What to produce >>
State, as one number, how many lines in these records hold "within".

*** Information ***

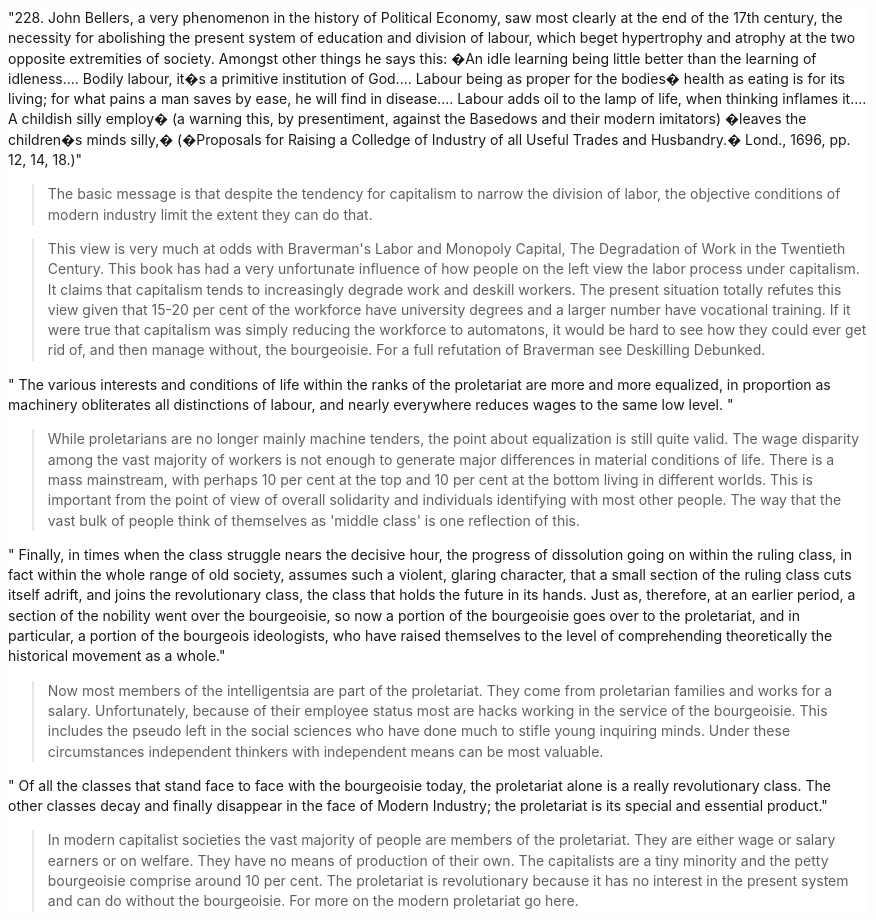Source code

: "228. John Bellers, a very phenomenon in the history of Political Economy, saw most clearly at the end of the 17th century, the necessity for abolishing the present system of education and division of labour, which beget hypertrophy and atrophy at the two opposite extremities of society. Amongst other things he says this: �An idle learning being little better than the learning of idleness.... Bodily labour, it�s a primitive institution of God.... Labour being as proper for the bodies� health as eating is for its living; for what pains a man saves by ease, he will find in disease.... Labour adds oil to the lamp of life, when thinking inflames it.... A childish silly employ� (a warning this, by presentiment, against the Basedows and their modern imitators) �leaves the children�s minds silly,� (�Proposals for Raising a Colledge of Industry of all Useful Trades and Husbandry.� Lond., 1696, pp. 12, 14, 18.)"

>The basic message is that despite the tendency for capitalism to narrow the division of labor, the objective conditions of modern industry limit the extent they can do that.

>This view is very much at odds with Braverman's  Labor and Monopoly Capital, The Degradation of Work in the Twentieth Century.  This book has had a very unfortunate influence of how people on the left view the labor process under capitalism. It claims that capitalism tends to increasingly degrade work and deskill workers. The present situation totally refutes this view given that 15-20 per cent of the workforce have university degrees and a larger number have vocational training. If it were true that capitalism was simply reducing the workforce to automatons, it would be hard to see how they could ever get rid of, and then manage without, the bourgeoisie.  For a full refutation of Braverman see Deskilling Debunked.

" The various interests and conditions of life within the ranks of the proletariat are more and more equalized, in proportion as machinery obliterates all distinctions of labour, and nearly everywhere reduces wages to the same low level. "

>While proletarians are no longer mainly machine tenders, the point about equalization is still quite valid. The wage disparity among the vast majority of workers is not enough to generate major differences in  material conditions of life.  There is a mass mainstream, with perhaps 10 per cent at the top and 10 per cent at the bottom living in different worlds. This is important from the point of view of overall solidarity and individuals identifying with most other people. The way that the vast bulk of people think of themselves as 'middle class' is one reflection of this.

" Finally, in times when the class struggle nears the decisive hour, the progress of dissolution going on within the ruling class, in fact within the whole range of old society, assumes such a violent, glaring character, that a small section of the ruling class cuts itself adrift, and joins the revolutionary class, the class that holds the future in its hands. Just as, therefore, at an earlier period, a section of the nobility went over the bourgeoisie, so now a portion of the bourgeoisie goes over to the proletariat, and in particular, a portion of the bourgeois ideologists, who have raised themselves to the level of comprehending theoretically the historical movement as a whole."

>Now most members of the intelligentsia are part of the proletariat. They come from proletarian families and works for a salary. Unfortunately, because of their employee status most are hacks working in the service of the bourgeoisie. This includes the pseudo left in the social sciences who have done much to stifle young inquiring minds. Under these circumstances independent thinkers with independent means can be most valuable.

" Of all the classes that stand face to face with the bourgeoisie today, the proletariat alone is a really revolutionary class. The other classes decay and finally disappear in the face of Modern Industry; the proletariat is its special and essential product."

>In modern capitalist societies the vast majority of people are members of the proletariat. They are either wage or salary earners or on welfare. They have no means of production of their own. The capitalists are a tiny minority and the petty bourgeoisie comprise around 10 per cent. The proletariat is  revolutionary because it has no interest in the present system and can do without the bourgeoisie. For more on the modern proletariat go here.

*** End of Information ***

Task output >>
2